_Exercise goal_
Lines to return, exactly: from the line with "40: (163, 426, 5.88)" to the line with "60: (778, 480, 1.59)" in the entries below, both included.

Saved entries
□ □ □
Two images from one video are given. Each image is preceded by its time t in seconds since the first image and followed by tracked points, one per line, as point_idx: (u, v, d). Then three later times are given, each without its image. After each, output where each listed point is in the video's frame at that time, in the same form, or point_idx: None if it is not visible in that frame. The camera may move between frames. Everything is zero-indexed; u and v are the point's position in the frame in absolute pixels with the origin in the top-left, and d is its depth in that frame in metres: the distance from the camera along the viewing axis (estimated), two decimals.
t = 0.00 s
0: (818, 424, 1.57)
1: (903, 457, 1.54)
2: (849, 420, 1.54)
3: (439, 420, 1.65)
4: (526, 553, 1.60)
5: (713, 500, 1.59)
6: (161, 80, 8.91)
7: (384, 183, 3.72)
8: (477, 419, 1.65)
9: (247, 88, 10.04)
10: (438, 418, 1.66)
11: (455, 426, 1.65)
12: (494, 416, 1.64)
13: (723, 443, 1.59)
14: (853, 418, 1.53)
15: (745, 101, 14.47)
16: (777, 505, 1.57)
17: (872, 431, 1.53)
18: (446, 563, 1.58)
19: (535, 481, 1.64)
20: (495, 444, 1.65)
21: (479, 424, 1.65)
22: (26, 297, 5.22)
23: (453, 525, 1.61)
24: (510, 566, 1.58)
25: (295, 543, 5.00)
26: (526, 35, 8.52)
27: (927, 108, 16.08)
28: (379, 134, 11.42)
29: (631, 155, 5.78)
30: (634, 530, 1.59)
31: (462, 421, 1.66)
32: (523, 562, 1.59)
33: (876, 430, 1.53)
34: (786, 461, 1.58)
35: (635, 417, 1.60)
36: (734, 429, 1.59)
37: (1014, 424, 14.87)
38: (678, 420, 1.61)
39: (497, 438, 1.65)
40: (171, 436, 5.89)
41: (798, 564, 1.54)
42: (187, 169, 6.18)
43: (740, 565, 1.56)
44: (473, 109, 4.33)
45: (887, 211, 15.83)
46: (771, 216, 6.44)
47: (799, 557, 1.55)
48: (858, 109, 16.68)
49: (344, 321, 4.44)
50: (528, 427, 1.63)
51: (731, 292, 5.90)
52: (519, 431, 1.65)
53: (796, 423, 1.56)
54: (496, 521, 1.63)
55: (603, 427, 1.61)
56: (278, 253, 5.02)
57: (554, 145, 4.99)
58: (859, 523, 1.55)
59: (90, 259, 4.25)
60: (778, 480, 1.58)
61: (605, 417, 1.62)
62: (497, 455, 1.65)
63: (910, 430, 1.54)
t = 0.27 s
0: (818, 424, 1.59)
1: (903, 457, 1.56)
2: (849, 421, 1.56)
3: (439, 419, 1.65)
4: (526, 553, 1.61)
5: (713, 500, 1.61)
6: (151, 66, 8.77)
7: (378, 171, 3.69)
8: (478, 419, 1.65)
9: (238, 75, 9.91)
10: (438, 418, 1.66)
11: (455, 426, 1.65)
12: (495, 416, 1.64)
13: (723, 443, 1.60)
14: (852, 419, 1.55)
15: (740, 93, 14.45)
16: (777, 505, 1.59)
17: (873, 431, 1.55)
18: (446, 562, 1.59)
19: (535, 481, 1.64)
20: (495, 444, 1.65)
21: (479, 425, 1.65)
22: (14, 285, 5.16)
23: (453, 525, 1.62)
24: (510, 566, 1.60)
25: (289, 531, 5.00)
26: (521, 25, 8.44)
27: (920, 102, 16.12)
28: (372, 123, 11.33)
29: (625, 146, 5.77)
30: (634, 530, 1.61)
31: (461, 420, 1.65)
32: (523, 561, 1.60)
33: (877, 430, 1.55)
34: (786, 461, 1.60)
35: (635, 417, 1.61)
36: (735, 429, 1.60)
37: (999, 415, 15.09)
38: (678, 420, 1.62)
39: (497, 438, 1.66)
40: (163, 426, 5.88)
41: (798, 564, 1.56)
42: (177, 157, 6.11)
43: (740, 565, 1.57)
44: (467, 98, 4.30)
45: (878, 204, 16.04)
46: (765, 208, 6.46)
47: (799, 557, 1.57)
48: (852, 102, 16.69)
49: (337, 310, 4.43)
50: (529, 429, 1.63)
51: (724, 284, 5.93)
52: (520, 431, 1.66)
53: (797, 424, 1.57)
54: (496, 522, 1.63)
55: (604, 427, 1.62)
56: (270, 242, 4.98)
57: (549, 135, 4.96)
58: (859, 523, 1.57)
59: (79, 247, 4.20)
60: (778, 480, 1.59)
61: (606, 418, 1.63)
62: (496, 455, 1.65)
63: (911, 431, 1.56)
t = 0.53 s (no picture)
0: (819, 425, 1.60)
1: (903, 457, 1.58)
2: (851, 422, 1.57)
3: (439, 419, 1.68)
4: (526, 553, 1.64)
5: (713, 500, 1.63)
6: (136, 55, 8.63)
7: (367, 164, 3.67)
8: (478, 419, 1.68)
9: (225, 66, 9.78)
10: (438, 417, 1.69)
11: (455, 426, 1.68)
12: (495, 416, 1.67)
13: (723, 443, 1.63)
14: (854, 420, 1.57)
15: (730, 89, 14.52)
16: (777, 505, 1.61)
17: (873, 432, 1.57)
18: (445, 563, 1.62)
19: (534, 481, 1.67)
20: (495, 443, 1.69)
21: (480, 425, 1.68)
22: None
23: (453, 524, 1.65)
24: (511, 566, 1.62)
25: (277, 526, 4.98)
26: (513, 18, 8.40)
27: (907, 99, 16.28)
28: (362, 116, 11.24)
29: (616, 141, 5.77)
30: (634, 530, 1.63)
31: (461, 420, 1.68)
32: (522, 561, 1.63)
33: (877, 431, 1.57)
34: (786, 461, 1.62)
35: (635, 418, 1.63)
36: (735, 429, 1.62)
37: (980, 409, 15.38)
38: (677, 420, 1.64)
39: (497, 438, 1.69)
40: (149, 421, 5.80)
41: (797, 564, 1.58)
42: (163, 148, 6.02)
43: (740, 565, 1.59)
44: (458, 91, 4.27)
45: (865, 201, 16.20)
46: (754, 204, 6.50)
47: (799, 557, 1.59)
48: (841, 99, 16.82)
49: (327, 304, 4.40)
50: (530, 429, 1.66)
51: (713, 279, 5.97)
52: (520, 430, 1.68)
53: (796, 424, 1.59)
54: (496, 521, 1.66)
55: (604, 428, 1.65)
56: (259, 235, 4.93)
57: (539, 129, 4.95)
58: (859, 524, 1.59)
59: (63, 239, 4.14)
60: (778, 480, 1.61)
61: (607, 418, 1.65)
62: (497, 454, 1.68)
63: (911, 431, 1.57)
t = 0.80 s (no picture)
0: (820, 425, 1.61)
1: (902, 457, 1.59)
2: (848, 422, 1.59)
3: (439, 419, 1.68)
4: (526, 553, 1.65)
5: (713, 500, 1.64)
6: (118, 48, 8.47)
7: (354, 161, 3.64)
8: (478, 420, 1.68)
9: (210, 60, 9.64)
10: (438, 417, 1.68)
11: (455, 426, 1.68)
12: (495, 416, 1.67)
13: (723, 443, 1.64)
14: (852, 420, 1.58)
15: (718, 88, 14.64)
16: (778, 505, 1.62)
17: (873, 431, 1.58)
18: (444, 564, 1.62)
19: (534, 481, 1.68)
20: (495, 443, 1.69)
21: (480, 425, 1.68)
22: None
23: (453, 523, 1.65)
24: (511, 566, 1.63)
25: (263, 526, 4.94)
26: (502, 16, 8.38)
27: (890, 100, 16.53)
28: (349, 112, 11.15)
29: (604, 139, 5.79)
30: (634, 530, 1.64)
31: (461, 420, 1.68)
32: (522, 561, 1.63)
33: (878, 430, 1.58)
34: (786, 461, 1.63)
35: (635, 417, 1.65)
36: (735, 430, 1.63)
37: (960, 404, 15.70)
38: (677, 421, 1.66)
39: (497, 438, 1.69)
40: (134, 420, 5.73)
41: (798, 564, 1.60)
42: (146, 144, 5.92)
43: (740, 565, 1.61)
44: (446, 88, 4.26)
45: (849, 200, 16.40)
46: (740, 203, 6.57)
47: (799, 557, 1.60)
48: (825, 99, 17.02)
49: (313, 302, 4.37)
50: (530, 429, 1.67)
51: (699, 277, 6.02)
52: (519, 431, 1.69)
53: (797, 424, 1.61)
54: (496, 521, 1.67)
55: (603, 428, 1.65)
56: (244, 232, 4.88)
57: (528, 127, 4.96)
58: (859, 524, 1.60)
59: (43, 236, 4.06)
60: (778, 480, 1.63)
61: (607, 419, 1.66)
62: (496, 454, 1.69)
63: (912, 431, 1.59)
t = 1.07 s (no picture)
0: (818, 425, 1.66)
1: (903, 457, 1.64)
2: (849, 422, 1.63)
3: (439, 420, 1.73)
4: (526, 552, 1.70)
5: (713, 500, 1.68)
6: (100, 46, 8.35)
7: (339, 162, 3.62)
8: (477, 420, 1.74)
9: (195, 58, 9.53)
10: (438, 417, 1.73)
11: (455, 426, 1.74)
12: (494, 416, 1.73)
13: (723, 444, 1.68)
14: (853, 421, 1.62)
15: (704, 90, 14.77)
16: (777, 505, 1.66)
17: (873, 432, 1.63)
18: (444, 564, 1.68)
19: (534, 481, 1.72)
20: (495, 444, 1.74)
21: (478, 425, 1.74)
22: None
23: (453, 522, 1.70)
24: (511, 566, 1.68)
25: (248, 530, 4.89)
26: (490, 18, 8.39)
□ □ □
_Response below_
40: (163, 426, 5.88)
41: (798, 564, 1.56)
42: (177, 157, 6.11)
43: (740, 565, 1.57)
44: (467, 98, 4.30)
45: (878, 204, 16.04)
46: (765, 208, 6.46)
47: (799, 557, 1.57)
48: (852, 102, 16.69)
49: (337, 310, 4.43)
50: (529, 429, 1.63)
51: (724, 284, 5.93)
52: (520, 431, 1.66)
53: (797, 424, 1.57)
54: (496, 522, 1.63)
55: (604, 427, 1.62)
56: (270, 242, 4.98)
57: (549, 135, 4.96)
58: (859, 523, 1.57)
59: (79, 247, 4.20)
60: (778, 480, 1.59)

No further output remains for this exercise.